An investigation by Revenue & Customs into Britons with bank accounts abroad has been launched as part of a wider drive against tax evasion and money laundering. Anyone with a separate overseas account linked to one in the UK is likely to have the details passed on to the taxman by the host British bank.

Some 257,000 UK residents have second homes abroad, according to government figures, and many will probably have foreign bank accounts in order to receive rent and cover local bills. The taxman wants to crack down on those who, unwittingly or not, fail to pay tax on income.

In May this year, the Revenue won a key ruling that forced Barclays to reveal the identities of all its UK customers with accounts abroad, to see if they have been complying with UK tax regulations.
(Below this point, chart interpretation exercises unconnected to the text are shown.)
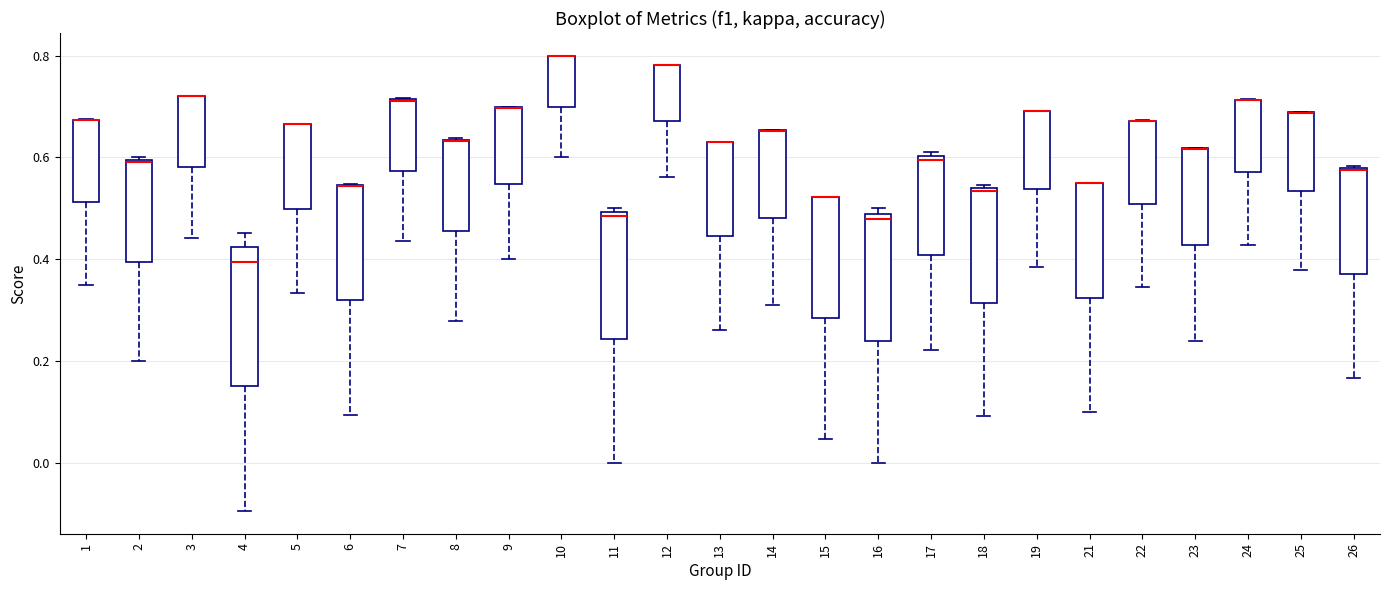

Reading left to right, transcribe this box plot: for each box, give where its median line is, the range the box spans, and where its two whiskers end, as read against the y-axis. The values are not printed on the chart, so give them approximately, as read against the axis.

1: median 0.68 (drawn on the box's upper edge), box 0.52 to 0.68, whiskers 0.36 to 0.68
2: median 0.60, box 0.40 to 0.60, whiskers 0.20 to 0.60
3: median 0.72 (drawn on the box's upper edge), box 0.58 to 0.72, whiskers 0.44 to 0.72
4: median 0.40, box 0.14 to 0.42, whiskers -0.10 to 0.46
5: median 0.66 (drawn on the box's upper edge), box 0.50 to 0.66, whiskers 0.34 to 0.66
6: median 0.54 (drawn on the box's upper edge), box 0.32 to 0.54, whiskers 0.10 to 0.54
7: median 0.72 (drawn on the box's upper edge), box 0.58 to 0.72, whiskers 0.44 to 0.72
8: median 0.64 (drawn on the box's upper edge), box 0.46 to 0.64, whiskers 0.28 to 0.64
9: median 0.70 (drawn on the box's upper edge), box 0.54 to 0.70, whiskers 0.40 to 0.70
10: median 0.80 (drawn on the box's upper edge), box 0.70 to 0.80, whiskers 0.60 to 0.80
11: median 0.48, box 0.24 to 0.50, whiskers 0.00 to 0.50 (just above the box's upper edge)
12: median 0.78 (drawn on the box's upper edge), box 0.68 to 0.78, whiskers 0.56 to 0.78
13: median 0.64 (drawn on the box's upper edge), box 0.44 to 0.64, whiskers 0.26 to 0.64
14: median 0.66 (drawn on the box's upper edge), box 0.48 to 0.66, whiskers 0.30 to 0.66
15: median 0.52 (drawn on the box's upper edge), box 0.28 to 0.52, whiskers 0.04 to 0.52
16: median 0.48 (just below the box's upper edge), box 0.24 to 0.48, whiskers 0.00 to 0.50
17: median 0.60 (just below the box's upper edge), box 0.40 to 0.60, whiskers 0.22 to 0.62
18: median 0.54, box 0.32 to 0.54, whiskers 0.10 to 0.54
19: median 0.70 (drawn on the box's upper edge), box 0.54 to 0.70, whiskers 0.38 to 0.70
21: median 0.54 (drawn on the box's upper edge), box 0.32 to 0.54, whiskers 0.10 to 0.56
22: median 0.68 (drawn on the box's upper edge), box 0.50 to 0.68, whiskers 0.34 to 0.68
23: median 0.62 (drawn on the box's upper edge), box 0.42 to 0.62, whiskers 0.24 to 0.62
24: median 0.72 (drawn on the box's upper edge), box 0.58 to 0.72, whiskers 0.42 to 0.72
25: median 0.68 (drawn on the box's upper edge), box 0.54 to 0.68, whiskers 0.38 to 0.68
26: median 0.58, box 0.38 to 0.58, whiskers 0.16 to 0.58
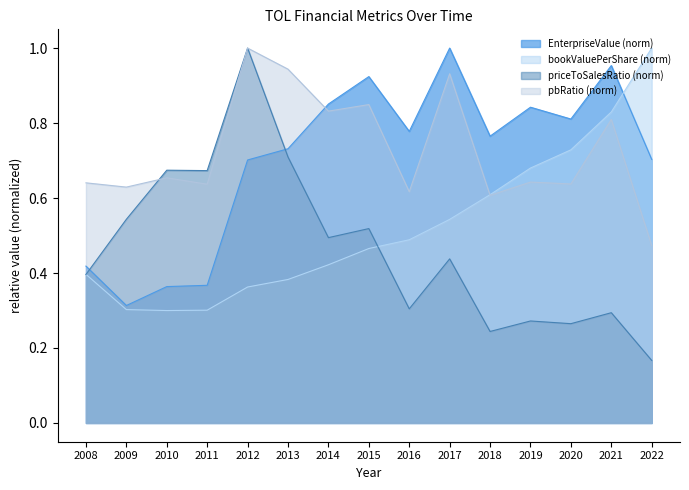

What is the value of the pbRatio point at the 7th from the left?

0.8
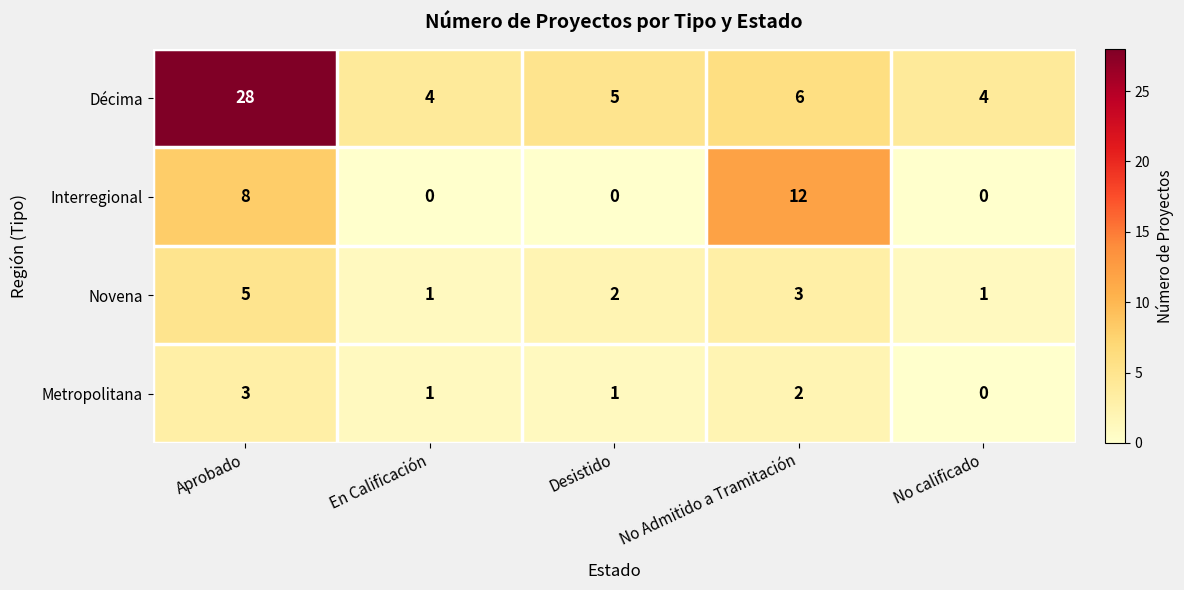

What is the difference between the maximum and minimum values in the Metropolitana series?

3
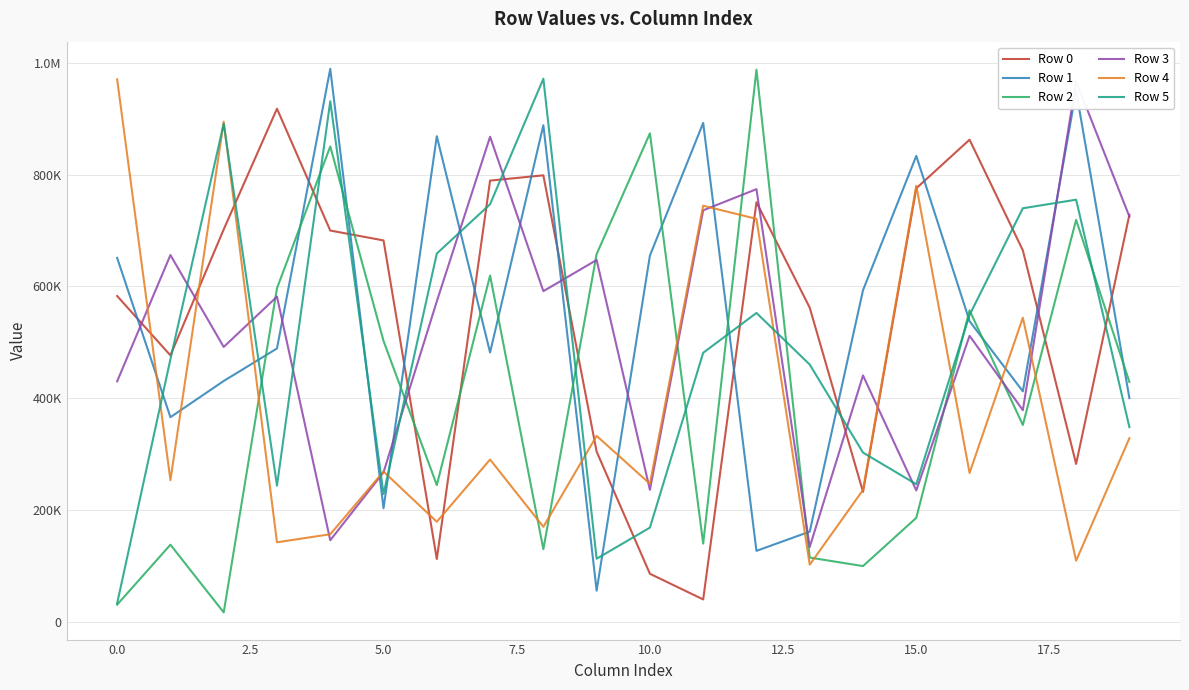

How many values in the Row 5 series exceed 481068?

9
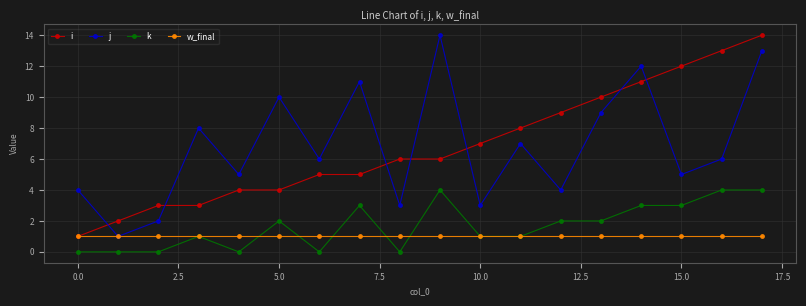

After their last crossing, which series has the higher values: j or i?

i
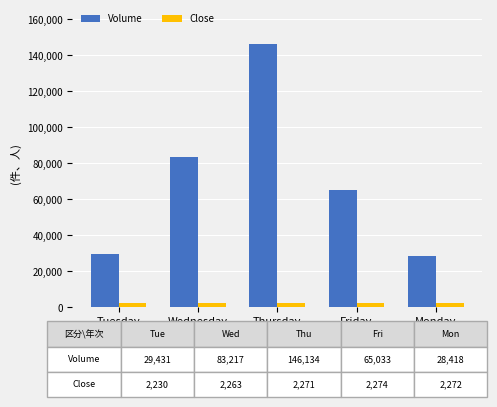

List the series in order of their overall mean, lowest first.

Close, Volume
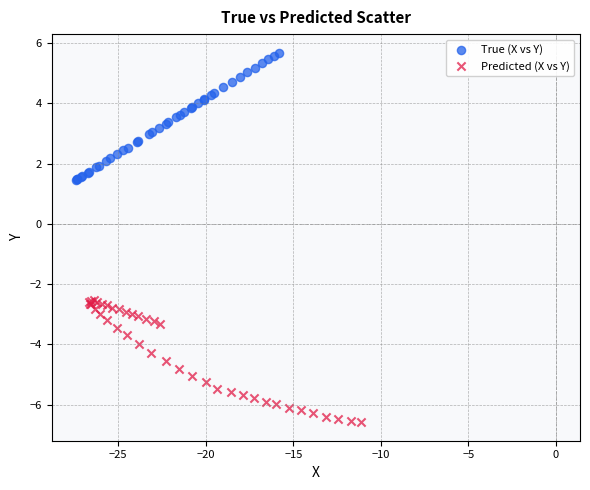

Which series reaches the maximum Y coordinate?

True (X vs Y)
It estimates that many have not.

The Revenue's best guess is that as many as a fifth of Barclays customers with offshore accounts may not be complying, and it expects to recoup up to £1.5bn as a result of the probe.

But there is nothing unusual about these customers and Barclays itself has done nothing wrong; other banks are expected to be subject to similar treatment in due course.

"There's no doubt that [the taxman] will proceed with identical applications in relation to all financial institutions in the UK," says Steve Besford, director of investigations at tax advisers Chiltern.

Accountants warn that many may be caught unawares. "As more people invest in property abroad, there may be a significant proportion who do not realise that assets in offshore accounts are liable to UK tax," says Charlie Hall, tax investigations partner at Grant Thornton.

"Anyone who receives rent or interest from an overseas property or investments will need to declare that income on their UK tax return."

Don't panic if you have an overseas account; the Revenue is not claiming that, just because of this, you are likely to be evading tax. Nevertheless, you should find out where you stand.

If you own a property abroad and simply have a local bank account in order to pay local rates and bills, you are unlikely to encounter problems - particularly if the interest paid on the account is very low. But to be safe, says Chiltern, you should write to the Revenue stating how much interest you earn each year. You may have to provide copies of your bank statements.

If, however, you receive rent from letting out your property, and the sums involved are rather larger, you should act now.

Melanie Bien, associate director at mortgage broker Savills Private Finance, says: "If you don't [declare income from rent or from the sale of an overseas property], you could end up paying substantial interest and penalties, as well as the tax owed."

So that you aren't taxed unfairly, she adds, ensure that you have all the paperwork to prove your assets have been acquired and maintained out of legitimate funds - "and that you declare income or profits".

Mr Besford says that some people could face a full investigation of their tax affairs. "Acting now to avoid the risk of prosecution is essential. By making a voluntary disclosure before Revenue & Customs obtains details of an account, individuals can minimise that risk."

The worst thing you could do is ignore the problem. Even if your bank is not being targeted by the Revenue at the moment, all banks within the European Union must now share information with tax authorities in other member states.